In this work, we introduced a practical approach for leveraging intermediate layers in multimodal models such as CLIP by using activation-rate computations across successive layers. Our method, based on Text-Guided Exit Modules (T-GEMs) and the Jumper module, achieves strong performance while reducing the size of the image encoder without compromising image-text similarity.

We demonstrated that static EE methods can be successfully applied to contrastive dual-encoder models using text guidance, representing a first step toward dynamic optimization in this domain. By predicting intermediate image-encoder activations based solely on text embeddings, we revealed a bounded relationship between modalities that enables effective exit decisions without per-sample calibration data. Furthermore, the introduction of the class-rate regularizer significantly improves the accuracy of EE modules by encouraging more discriminative representations during training.

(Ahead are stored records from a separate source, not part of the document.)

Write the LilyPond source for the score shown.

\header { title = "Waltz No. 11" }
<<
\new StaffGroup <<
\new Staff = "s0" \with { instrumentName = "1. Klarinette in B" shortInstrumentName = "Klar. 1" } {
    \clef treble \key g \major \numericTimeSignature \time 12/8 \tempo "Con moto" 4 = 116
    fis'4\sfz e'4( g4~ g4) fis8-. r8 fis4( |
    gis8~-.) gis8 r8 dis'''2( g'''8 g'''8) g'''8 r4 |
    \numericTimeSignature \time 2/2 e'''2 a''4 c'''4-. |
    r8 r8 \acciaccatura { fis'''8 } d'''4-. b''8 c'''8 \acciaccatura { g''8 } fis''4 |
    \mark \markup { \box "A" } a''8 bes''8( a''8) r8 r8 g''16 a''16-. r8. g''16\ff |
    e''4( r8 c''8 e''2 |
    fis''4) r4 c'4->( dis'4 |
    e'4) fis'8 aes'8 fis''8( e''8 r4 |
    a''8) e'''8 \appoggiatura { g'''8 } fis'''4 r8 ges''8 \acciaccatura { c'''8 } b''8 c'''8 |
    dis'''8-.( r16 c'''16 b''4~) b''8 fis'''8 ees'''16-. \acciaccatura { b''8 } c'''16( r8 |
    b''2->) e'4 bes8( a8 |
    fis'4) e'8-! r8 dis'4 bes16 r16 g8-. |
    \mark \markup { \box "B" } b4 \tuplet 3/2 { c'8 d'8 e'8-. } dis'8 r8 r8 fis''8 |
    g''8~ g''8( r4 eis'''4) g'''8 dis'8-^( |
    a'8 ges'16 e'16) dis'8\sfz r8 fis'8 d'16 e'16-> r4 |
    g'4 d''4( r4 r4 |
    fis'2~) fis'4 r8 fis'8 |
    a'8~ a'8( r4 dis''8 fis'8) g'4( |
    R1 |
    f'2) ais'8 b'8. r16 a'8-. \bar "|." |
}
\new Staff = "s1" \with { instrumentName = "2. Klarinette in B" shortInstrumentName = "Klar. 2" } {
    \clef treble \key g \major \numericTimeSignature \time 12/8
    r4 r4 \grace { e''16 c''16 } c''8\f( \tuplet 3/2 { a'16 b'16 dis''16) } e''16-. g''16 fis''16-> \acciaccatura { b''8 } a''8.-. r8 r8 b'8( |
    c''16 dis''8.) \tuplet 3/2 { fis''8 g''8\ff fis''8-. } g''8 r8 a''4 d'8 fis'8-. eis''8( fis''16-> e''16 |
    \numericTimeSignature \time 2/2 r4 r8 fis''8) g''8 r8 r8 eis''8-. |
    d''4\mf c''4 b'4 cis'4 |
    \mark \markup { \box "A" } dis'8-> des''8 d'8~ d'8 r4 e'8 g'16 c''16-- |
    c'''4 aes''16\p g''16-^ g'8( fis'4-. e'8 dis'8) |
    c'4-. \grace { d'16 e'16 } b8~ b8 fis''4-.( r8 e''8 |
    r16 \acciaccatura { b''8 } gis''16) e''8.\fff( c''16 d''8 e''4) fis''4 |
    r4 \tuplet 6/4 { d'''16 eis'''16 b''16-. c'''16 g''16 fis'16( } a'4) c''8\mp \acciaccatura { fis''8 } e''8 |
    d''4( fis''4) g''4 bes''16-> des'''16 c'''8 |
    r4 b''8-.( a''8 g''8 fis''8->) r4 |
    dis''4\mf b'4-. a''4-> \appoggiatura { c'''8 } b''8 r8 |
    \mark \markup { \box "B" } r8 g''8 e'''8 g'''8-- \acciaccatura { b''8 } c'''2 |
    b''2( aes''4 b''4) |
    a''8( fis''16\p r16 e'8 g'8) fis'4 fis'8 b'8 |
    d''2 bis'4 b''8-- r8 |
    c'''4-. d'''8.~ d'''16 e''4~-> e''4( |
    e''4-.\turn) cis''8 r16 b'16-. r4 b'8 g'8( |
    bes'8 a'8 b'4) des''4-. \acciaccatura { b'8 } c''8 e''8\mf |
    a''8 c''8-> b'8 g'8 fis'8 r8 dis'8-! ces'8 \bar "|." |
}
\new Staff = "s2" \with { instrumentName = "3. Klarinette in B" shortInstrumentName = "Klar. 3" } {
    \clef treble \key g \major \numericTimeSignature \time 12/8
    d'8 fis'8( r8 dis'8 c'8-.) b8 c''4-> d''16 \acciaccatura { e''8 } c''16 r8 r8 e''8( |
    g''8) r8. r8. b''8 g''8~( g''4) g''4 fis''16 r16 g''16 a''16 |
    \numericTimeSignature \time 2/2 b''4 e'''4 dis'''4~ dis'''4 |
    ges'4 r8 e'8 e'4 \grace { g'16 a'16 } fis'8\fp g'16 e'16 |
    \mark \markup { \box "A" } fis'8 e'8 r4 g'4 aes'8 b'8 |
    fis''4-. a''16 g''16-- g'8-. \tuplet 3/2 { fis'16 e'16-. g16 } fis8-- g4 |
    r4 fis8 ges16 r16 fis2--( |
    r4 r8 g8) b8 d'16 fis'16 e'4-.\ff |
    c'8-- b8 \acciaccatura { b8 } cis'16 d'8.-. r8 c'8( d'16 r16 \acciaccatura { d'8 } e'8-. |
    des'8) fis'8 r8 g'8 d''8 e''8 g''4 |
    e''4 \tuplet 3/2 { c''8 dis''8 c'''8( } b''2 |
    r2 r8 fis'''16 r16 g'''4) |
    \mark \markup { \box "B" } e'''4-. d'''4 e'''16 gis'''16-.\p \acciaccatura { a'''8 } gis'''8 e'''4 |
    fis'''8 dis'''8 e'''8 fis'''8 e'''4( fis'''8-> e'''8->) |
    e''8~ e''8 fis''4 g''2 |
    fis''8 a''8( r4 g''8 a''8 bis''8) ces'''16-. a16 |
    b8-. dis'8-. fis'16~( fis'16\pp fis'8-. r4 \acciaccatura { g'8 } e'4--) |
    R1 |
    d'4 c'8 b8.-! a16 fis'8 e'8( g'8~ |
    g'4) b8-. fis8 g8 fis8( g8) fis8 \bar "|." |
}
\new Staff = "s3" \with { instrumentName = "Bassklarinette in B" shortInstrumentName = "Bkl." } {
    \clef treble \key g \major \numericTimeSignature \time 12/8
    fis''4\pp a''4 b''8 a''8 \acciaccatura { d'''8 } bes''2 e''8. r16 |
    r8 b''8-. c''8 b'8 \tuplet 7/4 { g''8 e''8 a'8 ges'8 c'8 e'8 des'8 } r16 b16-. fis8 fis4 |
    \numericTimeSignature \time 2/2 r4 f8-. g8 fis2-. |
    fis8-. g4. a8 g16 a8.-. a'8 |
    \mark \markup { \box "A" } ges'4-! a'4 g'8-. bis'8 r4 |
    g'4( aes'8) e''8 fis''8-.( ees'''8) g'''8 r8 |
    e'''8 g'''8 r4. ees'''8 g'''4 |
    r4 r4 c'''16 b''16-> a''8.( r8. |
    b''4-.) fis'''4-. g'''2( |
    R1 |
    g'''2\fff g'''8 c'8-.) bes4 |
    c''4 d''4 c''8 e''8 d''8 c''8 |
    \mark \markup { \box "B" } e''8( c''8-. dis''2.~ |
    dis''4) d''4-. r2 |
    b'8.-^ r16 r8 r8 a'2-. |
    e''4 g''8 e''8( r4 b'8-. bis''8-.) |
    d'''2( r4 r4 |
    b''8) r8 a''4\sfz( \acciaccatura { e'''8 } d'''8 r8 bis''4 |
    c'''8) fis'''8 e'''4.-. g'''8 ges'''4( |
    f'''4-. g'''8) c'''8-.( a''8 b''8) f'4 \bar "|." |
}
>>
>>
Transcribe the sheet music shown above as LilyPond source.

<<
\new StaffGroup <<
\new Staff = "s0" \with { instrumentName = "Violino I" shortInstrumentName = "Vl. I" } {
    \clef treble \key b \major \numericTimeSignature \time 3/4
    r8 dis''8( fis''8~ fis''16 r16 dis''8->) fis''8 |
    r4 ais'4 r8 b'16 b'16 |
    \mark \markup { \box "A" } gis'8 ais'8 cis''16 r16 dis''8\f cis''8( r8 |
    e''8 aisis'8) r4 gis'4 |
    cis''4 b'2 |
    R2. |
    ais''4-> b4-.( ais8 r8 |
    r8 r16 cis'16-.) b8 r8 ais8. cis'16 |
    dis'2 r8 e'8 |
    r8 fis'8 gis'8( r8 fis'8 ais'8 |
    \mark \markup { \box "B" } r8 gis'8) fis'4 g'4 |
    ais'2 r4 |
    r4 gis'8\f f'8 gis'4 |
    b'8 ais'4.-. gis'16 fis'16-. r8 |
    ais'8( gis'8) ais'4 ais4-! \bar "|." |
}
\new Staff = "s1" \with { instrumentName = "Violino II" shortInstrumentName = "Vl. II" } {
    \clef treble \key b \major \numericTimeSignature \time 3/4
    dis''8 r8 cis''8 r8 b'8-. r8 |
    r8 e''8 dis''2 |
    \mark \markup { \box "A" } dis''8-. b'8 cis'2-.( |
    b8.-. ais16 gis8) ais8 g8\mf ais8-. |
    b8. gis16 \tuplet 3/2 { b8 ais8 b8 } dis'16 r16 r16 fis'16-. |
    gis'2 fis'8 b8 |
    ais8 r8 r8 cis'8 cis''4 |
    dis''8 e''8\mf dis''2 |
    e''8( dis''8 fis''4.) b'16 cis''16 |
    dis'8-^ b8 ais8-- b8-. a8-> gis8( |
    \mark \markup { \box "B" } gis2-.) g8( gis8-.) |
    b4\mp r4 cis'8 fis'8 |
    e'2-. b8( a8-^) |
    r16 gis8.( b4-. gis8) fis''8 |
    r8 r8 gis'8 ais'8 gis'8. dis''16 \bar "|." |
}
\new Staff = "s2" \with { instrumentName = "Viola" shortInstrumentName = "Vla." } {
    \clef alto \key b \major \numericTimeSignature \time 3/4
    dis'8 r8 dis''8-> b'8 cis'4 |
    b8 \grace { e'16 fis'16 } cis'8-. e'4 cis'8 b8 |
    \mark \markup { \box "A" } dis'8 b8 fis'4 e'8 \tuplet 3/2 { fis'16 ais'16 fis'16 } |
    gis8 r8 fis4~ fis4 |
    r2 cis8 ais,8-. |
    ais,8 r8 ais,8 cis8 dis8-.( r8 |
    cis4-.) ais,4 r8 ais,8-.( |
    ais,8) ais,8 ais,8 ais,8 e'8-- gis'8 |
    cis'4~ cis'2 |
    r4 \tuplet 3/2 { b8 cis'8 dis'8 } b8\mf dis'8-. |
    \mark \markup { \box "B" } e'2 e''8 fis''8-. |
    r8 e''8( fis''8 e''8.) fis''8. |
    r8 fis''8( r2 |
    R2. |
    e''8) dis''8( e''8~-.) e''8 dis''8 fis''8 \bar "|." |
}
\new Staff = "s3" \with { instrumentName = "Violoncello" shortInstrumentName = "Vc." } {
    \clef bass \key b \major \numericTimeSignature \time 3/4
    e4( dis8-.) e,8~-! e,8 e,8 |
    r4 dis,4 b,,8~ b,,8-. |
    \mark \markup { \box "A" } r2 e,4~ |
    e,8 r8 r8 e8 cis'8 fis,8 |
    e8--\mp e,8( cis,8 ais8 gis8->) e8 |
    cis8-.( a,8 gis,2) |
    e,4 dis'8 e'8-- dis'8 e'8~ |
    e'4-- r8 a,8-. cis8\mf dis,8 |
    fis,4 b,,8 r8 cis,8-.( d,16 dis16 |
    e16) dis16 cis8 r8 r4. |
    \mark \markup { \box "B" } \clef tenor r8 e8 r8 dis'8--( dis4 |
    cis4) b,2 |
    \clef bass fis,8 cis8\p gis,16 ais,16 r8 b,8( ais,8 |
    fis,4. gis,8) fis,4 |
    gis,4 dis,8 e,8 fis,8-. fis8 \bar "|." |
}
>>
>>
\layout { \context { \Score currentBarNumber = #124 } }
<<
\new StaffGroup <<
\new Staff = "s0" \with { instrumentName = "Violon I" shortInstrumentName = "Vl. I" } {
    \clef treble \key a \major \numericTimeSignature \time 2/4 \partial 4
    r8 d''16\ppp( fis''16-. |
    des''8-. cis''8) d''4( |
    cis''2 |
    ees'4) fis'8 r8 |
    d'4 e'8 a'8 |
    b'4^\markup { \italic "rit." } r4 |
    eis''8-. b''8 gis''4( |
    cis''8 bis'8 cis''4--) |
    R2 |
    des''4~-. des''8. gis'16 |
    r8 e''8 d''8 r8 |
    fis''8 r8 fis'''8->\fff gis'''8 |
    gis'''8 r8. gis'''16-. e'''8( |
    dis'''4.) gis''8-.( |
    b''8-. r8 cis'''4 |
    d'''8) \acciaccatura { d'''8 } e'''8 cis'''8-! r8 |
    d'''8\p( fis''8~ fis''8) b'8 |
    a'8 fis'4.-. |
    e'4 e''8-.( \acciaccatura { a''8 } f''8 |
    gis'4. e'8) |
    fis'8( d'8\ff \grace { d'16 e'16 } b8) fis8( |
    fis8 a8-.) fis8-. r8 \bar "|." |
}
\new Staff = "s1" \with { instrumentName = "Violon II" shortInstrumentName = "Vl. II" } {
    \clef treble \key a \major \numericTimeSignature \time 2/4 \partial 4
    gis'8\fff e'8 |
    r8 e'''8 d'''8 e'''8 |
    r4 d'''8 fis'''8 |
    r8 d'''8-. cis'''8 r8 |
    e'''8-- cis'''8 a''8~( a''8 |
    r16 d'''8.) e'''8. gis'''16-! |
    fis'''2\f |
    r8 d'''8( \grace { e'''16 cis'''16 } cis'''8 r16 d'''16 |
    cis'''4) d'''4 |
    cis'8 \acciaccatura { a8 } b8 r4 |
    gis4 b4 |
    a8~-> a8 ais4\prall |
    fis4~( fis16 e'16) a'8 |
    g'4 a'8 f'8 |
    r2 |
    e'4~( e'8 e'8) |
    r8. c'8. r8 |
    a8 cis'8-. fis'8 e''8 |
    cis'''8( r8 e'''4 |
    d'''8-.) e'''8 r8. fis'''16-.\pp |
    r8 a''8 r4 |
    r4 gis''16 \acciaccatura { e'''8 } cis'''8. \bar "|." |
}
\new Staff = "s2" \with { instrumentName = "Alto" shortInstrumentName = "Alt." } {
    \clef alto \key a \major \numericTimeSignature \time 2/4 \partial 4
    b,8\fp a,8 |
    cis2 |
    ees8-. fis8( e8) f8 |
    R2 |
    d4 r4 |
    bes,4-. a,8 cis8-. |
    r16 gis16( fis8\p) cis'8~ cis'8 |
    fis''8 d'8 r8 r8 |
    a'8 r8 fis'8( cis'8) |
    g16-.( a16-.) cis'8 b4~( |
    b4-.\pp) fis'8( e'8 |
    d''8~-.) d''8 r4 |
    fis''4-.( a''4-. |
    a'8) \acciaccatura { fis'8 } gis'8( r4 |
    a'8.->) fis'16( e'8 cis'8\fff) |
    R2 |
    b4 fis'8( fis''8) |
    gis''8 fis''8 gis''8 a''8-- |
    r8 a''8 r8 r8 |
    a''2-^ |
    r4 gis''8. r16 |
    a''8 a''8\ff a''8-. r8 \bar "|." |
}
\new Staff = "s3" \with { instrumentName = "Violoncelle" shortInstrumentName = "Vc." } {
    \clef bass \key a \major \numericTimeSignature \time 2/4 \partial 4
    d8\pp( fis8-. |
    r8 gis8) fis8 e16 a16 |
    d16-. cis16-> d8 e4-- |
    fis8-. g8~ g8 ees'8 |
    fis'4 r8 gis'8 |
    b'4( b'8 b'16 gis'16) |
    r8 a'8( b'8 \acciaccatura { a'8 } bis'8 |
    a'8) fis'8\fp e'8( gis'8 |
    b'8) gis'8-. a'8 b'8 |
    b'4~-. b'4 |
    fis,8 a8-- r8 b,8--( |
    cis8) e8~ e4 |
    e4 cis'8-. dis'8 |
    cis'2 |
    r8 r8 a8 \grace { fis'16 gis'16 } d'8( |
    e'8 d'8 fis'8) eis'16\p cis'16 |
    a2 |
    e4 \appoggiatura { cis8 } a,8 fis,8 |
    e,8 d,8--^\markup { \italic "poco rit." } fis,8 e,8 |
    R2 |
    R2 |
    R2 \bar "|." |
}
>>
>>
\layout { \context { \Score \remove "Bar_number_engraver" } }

While our current implementation focuses on static early exiting, there is significant room for further improvement. A natural next step is to convert this framework into a dynamic method in which a confidence score is computed for each sample, enabling the selection of the optimal intermediate layer for exit on a per-instance basis. The proposed rate-based EE method could also serve as a loss signal or training constraint for fine-tuning, or even for training lightweight multimodal encoders from scratch, rather than only pruning existing ones. By bridging the gap between computational efficiency and semantic fidelity, T-GEMs pave the way for faster, more accessible multimodal applications.

References

[1] Alec Radford, et al. “Learning transferable visual models from natural language supervision”, International Conference on Machine Learning (ICML), 2021.
[2] Chao Jia, et al. “Scaling Up Visual and Vision-Language Representation Learning With Noisy Text Supervision”, International Conference on Machine Learning (ICML), 2021.
[3] Lu Yuan, et al. “Florence: A New Foundation Model for Computer Vision”, ArXiv, 2021.
[4] Surat Teerapittayanon, et al. “BranchyNet: Fast inference via early exiting from deep neural networks”, International Conference on Pattern Recognition (ICPR), 2016.
[5] David Peer, et al. “Improving the Trainability of Deep Neural Networks through Layerwise Batch-Entropy Regularization”, Trans. Mach. Learn. Res., 2022.